İstediğim gibi alışveriş yapabilmek. Yok, kilolarımdan değil; bunun püskülünü çeker, şunun fermuarını indirir, bunun tüyü onu rahatsız eder diye pek çok şeyi es geçiyorum.
ANNEMİN KÖŞESİ
Anne mi güzel anneanne mi?
Annem sabah kalktığı andan itibaren bakımına özen gösteren, evin içinde bile hafif bir makyaj ve güzel sabahlıklarla dolaşan bir kadın. Ben ise evde yırtık pırtık elbiselerle dolaştığım gibi makyajı da artık ayda yılda bir yapar oldum. Nitekim geçenlerde makyaj yaparken Sinan da yanımdaydı. Beni izliyor ve oynuyordu. Sordum ona: 'Sinan, anne güzel mi?'. 'Tabii ki güzel' dedi. Başka bir cevap beklemiyordum ya neyse, kaşınmaya devam ettim: 'Peki anne mi güzel, anneanne mi?'
'Anneanne' dedi.
Aradan geçen zamanlarda durup dururken birkaç kere daha sordum. Aynı cevabı verdi.

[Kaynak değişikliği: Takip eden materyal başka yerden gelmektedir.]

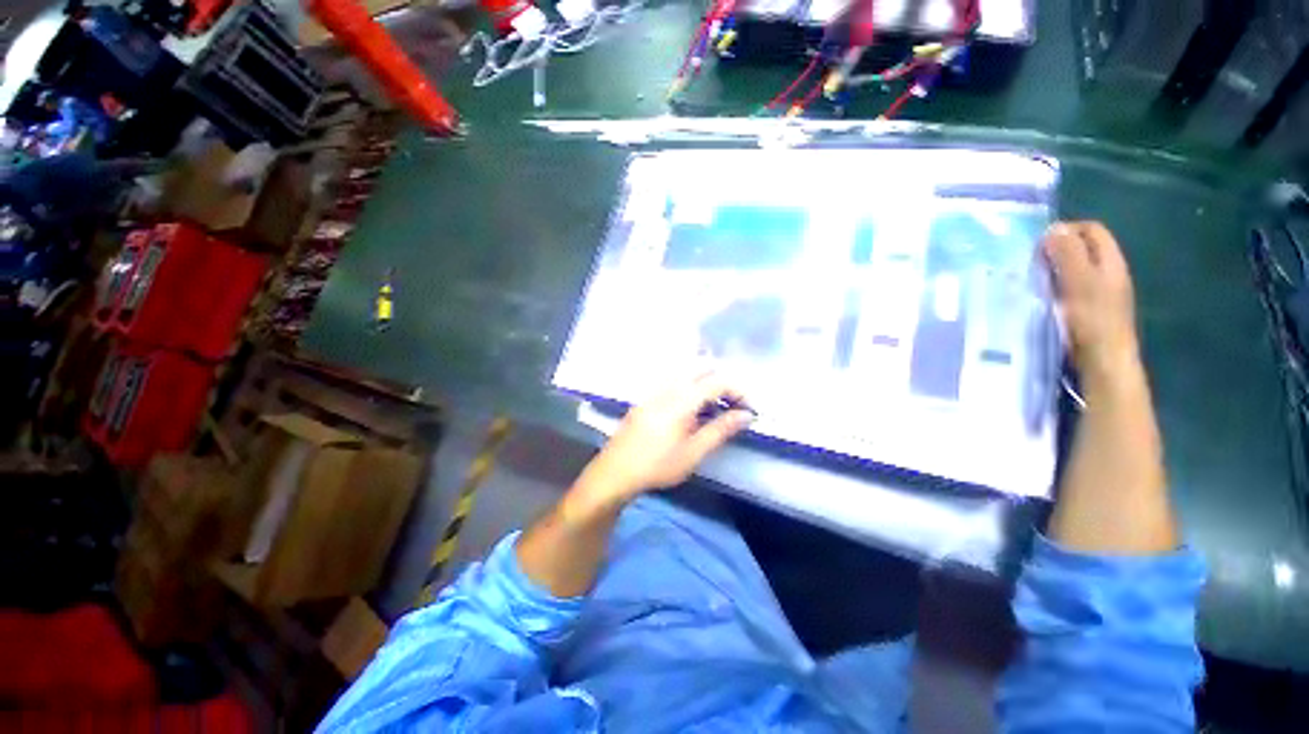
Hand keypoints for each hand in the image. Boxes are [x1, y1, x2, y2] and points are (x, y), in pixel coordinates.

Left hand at [579, 374, 753, 501]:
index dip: (738, 391)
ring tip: (714, 410)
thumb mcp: (693, 452)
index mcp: (681, 399)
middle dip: (722, 384)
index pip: (717, 381)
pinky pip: (674, 383)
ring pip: (687, 375)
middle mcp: (668, 387)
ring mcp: (655, 390)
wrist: (615, 472)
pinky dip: (691, 389)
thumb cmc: (658, 465)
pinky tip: (691, 412)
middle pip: (702, 370)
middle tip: (732, 407)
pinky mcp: (647, 398)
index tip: (749, 409)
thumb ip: (721, 429)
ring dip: (706, 386)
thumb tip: (746, 415)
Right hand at [1044, 221, 1141, 384]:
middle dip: (1057, 250)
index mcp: (1111, 261)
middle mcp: (1109, 273)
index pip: (1091, 230)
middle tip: (1031, 262)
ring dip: (1053, 270)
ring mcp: (1100, 294)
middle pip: (1083, 249)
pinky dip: (1054, 288)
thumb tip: (1054, 228)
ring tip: (1030, 280)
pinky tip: (1040, 299)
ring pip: (1075, 270)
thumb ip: (1068, 253)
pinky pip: (1069, 290)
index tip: (1039, 243)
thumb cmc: (1092, 319)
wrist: (1103, 362)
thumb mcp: (1079, 281)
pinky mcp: (1088, 312)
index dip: (1066, 230)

Bundan çıkan sonuç: Annem mi güzel ben mi? Bilmem, ikimizin de ayrı havası var. Tarzlarımız farklı bir kere!!! Ama kesin bir şey var ki erkekler bakımlı kadınlardan hoşlanıyor. Doğalarında bu var. Annemin öne geçmesinin sırrı da sanırım burada...
Anlatın beraber gülelim
Anne ben nasıl doğdum?
Kızım 3,5 yaşında ve kitaplara çok meraklı. Ona Tübitak serisinden 'Vücudumuz Nasıl Çalışır?' adlı kitabı almıştım. Daha önce 'ben nasıl oldum' 'nereden doğdum' sorularını sormuştu zaten. Ben de bu soruları beklediğimden; dersime iyi çalışmıştım, ya da ben öyle sanıyordum! Ona, doktorların onu karnımdan ameliyatla aldıklarını anlatmıştım. Tübitak'ın kitabında ise normal doğumu resimlemişler. Suratında garip ve korkmuş bir ifade ile 'annecim, bak bebek teyzenin poposundan çıkıyor,' dedi. Ben de doğumun 2 çeşit olduğunu söyledim. Yüzündeki tuhaf ifade ile; 'Peki ama beni karnından ameliyatla aldılar değil mi?' dedi. Ben de 'evet' deyince, büyük bir sevinçle bağırdı: Oleeeeey!!!!
Ankara, N.YENER
Püf NOKTALAR
Bir kadeh şarap her annenin hakkı. Ne var ki kalanı iyi korumak gerekir. Şarap şişelerinin mantarını tekrar şişeye geçirmek için mantarı kaynar suyun içine atın.
Reçel yapacağınız meyvaları yıkayıp kurulamalısınız. Karıştırırken mutlaka tahta kaşık kullanın. Şekerlenmeyi önlemek için limon suyu kullanın. Kavanozlara koyduğunuzda iyice soğumadan ve üzerindeki hava kabarcıklarını kağıt havlu ile almadan kavanozu kapatmayın. Reçellerinizi serin ve karanlık yerde saklayın.
Zehir Danışma Merkezinin telefon numarası: 0 800 3147900
İyi kek yapmanın sırrı; yumurta, yağ ve şekeri çok, unu az çırpmaktır. Özellikle yumurtanın önce düşük, sonra yüksek devirde uzun süre çırpılması gerekir. Un, kabartma tozu ve nişasta keke en son eklenen malzemelerdir. Bu malzemeleri tahta bir spatulayla kısa bir süre karıştırmak yeterlidir.